Violet Mason, SCRAPS OF ENGLISH FOLKLORE, XIX. Oxfordshire Folklore, Vol. 40, No. 4 (Dec. 31, 1929), pp. 374-384

My first visit to the Lady or Lady’s Well at Fincote was on a misty cold December walking down from the village I was struck by the old gnarled elms which lined the way to the well and the feel of an ancient processional route to it. Back then in the 90s I was unaware of the folk customs associated with it as hinted above.

The well itself is a small affair enclosed as stated above in a high wall. The gate was locked and so sadly I could not access the water directly. However, it followed from beneath the wall and nearby was what appeared to be a trough or perhaps even a bath half sunk into the ground. It is known that the water was used by Wilcote Grange for water and filled a series of ponds nearby now gone. Interestingly there is a Bridewell Farm nearby so was the well originally dedicated to St. Bridget or the pagan Bride? What the well lacks in structure is made up by its association with the curious custom noted above which existed until recently and may still do locally. On the Finstock Local History website it is recorded:

Mrs. Ivy Pratley, describes the making of the Spanish Water. “On the Saturday evening before Palm Sunday, we children would crush humbug sweets and white peppermints together and to this we would add some pieces of chopped liquorice stick, the mixture was then added to a bottle of water and we would sit around the room shaking the bottles until it had dissolved”.

The correspondent notes that:

“This bottle of liquid was drunk the following day while walking to Ladywell. They also carried with them, in a paper bag, some of the dry mixture, which was mixed with water from the well to drink on the way home. Early on Sunday afternoon the walkers would set off, one group using the footpath by the Plough Inn and another group near the top of High Street using the path to the left of the road about 50 yards east of Gadding Well. The groups then merged to follow the path through Wilcote Field Longcut or the Longcut as it was known locally. Most of the girls were given a new straw hat for the occasion and these were filled with primroses and voilets on the way through Sumteths Copse. They then crossed the field to the front of Wilcote Manor and followed a route past St. Peter’s Church to the Ash Avenue which leads directly to Ladywell.”

The custom was still current when Violet Mason in 1929 recorded it but little beknown to her it was soon to disappear. The Finstock Local History society record that it died out at the outbreak of war in 1939. However, Janet Bord in her excellent Holy Wells in Britain a guide(2008) received correspondence which suggests later. She notes:

“The one-time vicar of Wilcote, J.C.S Nias, informed me that when he first went there in 1956, ‘numerous members of county families used to go to that well in Palm Sunday with jam jars containing crushed peppermint and (I believe) liquorish.”

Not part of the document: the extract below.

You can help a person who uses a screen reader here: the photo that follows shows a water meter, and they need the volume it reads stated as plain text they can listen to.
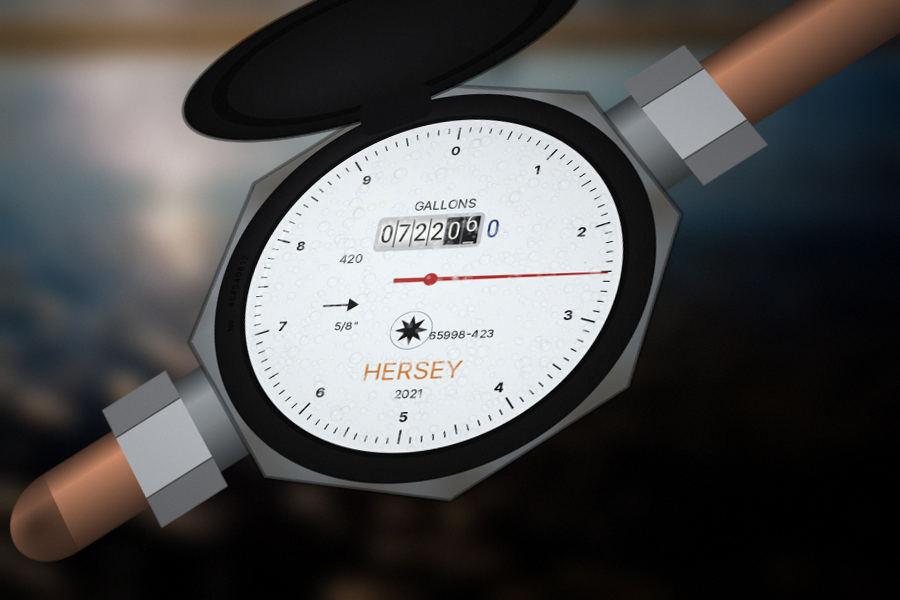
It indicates 722062.5 gal
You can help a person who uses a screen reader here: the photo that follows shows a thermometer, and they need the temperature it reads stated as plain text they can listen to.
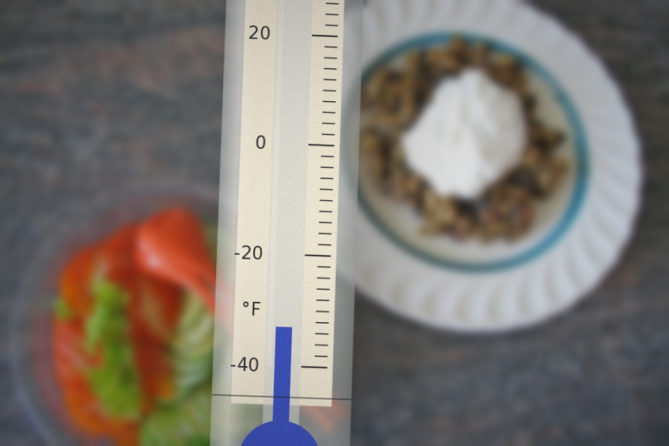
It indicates -33 °F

Interesting the vicar then goes on to suggest what might have been the original reason for the Spanish water:

“they pour water from the well on to this mixture which, they believed, would then be a specific for certain ailments during the following year.”

Another correspondent noted:

“Local historian Margaret Rogers noted in a letter to me in 1984 that ‘local people do not any longer visit it on Palm Sunday’ she added; Occasionally one elderly lady visits it, but way back in 1934 there used of a substantial number of people going down on lam Sunday to make liquorice water.”

Bord’s correspondent may give another reason for the custom’s demise:

“Quite a few elderly members of the village remember with indignation that they did not get Sunday school stamps for going down there.”

Now that’s a way to kill a custom off! Perhaps some people still make their private pilgrimage but whatever there is something otherworldly about the Lady Well. It’s a recommended walk.